As far as I’m concerned, deserving the title of ‘most-eagerly awaited release of 2021’ will be Laurent Binet’s Civilisations because I enjoyed his The 7th Function of Language so much in 2018. Give me gaffs, guffaws and high culture in the same sentence please. My little radar antennae are spinning furiously, but the English translation is due out in only a month’s time, so not long now…
Meanwhile I’m listening to W.H. Lung’s debut album Incidental Music which I first heard last weekend and think is so fab I have just bought it for a friend on Bandcamp
– Ben Archer
Phil Cleaver, who creates our beautiful writer awards and certificates, has worked on a book Fashion Expressionism. But he needs our help to fund the Kickstarter! Please share with anyone and everyone who may be interested.
– Andy Hayes
The Terroron BBC iPlayer is a compelling, addictive and exciting show. It has been fantastically written and has a range of superb performances. Jared Harris is charismatic as Francis Crozier, Paul Ready is nuanced as Goodsir and Tobias Menzies is powerful as James Fitzjames. Not for viewing with children.
– Vanwy Arif
This month, I too have read Jill Hopper’s The Mahogany Pod. What a charming and poignant love story.
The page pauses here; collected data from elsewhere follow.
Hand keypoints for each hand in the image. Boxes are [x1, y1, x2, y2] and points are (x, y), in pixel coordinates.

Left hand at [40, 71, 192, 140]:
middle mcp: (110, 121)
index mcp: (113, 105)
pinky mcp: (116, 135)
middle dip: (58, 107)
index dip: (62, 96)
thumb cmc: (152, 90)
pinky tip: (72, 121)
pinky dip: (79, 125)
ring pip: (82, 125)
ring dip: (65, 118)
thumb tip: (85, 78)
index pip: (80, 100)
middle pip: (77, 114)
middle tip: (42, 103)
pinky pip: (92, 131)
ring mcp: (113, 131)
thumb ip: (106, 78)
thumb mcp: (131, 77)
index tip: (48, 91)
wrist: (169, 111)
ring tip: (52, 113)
I also read Elisabeth Spencer, The Road To My Daughter. It is a remarkable memoir, remarkably told. Elisabeth’s daughter Milly came out as trans at the age of 21. Just days later, Elisabeth’s husband was diagnosed with an advanced terminal illness. It is a deeply moving meditation on motherhood and a nuanced and compassionate reflection on trans issues, illuminating not only how it feels to witness the physical and mental processes of transitioning but also what it means to be a parent. For me it was an education.
– Faye Sharpe
The Mermaid of Black Conch by Monique Roffey – being a mermaid is my side-hustle, so I thought I was biased. But no, the Costa Book award panel agree this is a wonderful book. One of those you wish you’d thought of.
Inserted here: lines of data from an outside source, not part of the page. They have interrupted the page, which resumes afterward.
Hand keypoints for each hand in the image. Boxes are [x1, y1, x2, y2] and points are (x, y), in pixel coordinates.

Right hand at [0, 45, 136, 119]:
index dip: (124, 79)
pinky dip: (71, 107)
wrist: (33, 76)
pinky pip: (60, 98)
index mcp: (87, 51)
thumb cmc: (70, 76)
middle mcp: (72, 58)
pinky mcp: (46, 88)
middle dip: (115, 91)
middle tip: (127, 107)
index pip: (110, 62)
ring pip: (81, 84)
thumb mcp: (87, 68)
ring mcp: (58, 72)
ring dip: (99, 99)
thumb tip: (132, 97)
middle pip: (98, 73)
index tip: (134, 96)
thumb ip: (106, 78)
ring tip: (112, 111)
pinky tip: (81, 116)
Great Goddesses by Nikita Gill – I watched Nikita interview Monique Roffey at a British Library event, loved her and had been contemplating this book for a while. If you love Greek mythology you’ll love this. Made me cry twice.
– Suzie Inman
Whilst Grace Dent’s Hungry is a triumph, the second half is also a poignant study of desperation and grief with her mother diagnosed with cancer and her father with dementia. She then wrote a wonderful piece in The Guardian about wakes and the importance of sandwiches to the English. It’s almost a postscript.